Monday, September 3, 2012

Pits and Parkas

Depression is the shittiest shit monster made of shit. It makes me write sentences like that one. It makes me write nothing else, at all, for days. The only natural cure for this feeling-- where it's like you've fallen into an extremely deep pit, and any attempt to crawl out just jostles more dirt into your face-- is to do your best to ignore that face-dirt, power through, and pull yourself out. That's what this melodramatic analogy is for. If I don't write a little bit of nonsense, I'll continue not writing anything at all. So get out of my way, face-dirt! I've got a blog to update!

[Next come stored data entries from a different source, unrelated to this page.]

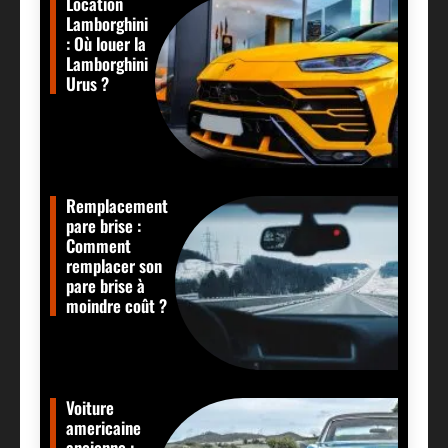
Location
Lamborghini
: Où louer la
Lamborghini
Urus ?
Remplacement
pare brise :
Comment
remplacer son
pare brise à
moindre coût ?
Voiture
americaine
ancienne :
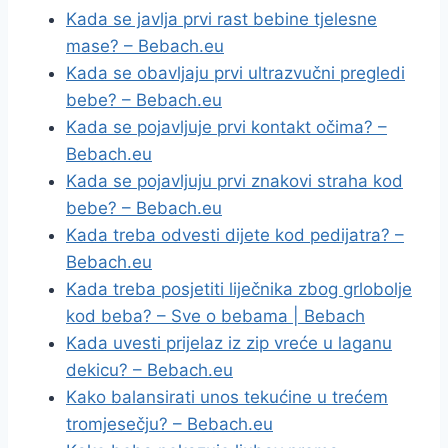
Kada se javlja prvi rast bebine tjelesne
mase? – Bebach.eu
Kada se obavljaju prvi ultrazvučni pregledi
bebe? – Bebach.eu
Kada se pojavljuje prvi kontakt očima? –
Bebach.eu
Kada se pojavljuju prvi znakovi straha kod
bebe? – Bebach.eu
Kada treba odvesti dijete kod pedijatra? –
Bebach.eu
Kada treba posjetiti liječnika zbog grlobolje
kod beba? – Sve o bebama | Bebach
Kada uvesti prijelaz iz zip vreće u laganu
dekicu? – Bebach.eu
Kako balansirati unos tekućine u trećem
tromjesečju? – Bebach.eu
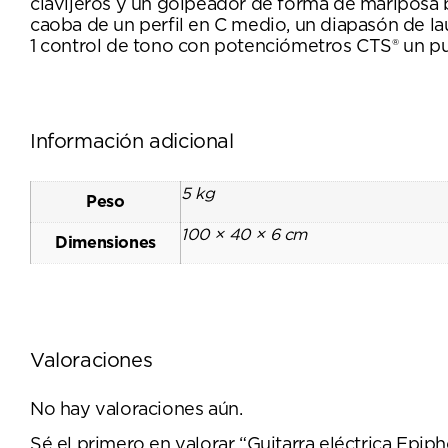
clavijeros y un golpeador de forma de mariposa 
caoba de un perfil en C medio, un diapasón de la
1 control de tono con potenciómetros CTS® un 
Información adicional
5 kg
Peso
100 × 40 × 6 cm
Dimensiones
Valoraciones
No hay valoraciones aún.
Sé el primero en valorar “Guitarra eléctrica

I hate nothing more (short of, like, the supervolcano) than being a massive downer. I get my energy from being around positive people, I feel like one of my strengths is maintaining a certain level of optimism during debates, I genuinely enjoy the musical stylings of Ke$ha. It kind of disturbs me that a catchphrase of my generation is "I hate everybody," and when I'm in that place where I'm more happy than not-- more grateful than disappointed-- I find it difficult to be around people who disagree. Because of all this, it's mega hard for me to answer "How are you doing?" with anything other than "Good!" I don't want to be the sad one. I don't want to be that introspective emo chick in the coffee shop, wearing enough eyeliner that you can see her misery drip down her face. I don't want to be a drain or a bother or an Eeyore or a supervolcano. I just wish the energy and excitement for life that I definitely do have... came out of me with less effort. Maybe a better analogy than the pit of dirt would be a parka? Or something? It's me under the coat, completely alive, completely normal, but it's zipped up too tightly for me to get it off, and I can't get any work done because I'm sweating to death under the weight of this totally unnecessary layer. I can talk about all the stuff I have to get done, but I can't actually move.

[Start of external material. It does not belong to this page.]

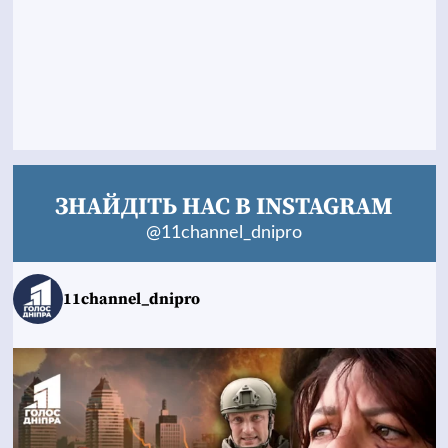
ЗНАЙДІТЬ НАС В INSTAGRAM
@11channel_dnipro
11channel_dnipro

I have just pages of video ideas on my desk right now, and I haven't been able to post anything for over a month. The creativity isn't an issue, but the creativity might as well not exist without the followthrough. I've found myself sitting still, doing nothing at all besides glancing half-heartedly at my twitter feed, saying out loud, "Today. You're filming that today. You're finishing those edits in half an hour. Twenty minutes. Now. You're writing that paper, you're going for that run, you're calling that friend. Get up!" And I just can't. The parka's too tight, the pit's too deep, whatever. It's the absolute shittiest feeling in the world.

I guess it's a step in the right direction, though, to be able to write this feeling down. It's taking longer than it ought to, yeah, and I'll be embarrassed and flighty if anyone in my day-to-day life tries to talk to me about it, of course, but at least I'm getting something finished. I apologize if I've made you uncomfortable or sad, guys. But, as always, I'm so, so, so entirely thankful that you're here to listen. I hope you have a lovely day, and that any pits or parkas you're aquatinted with don't get a good grip on you.

P.S. If depressed, I do not recommend clicking that link about the supervolcano. It was a bad decision to include that one. Just watch today's Answerly video about bagels instead. Or listen to Ke$ha.